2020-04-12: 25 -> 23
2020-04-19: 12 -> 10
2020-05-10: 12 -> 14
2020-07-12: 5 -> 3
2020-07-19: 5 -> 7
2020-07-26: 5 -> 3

────────────────────────────────────────

The data above must be reproduced in full, exactly as given.

Solution to this exercise ::
2020-04-12: 25 -> 23
2020-04-19: 12 -> 10
2020-05-10: 12 -> 14
2020-07-12: 5 -> 3
2020-07-19: 5 -> 7
2020-07-26: 5 -> 3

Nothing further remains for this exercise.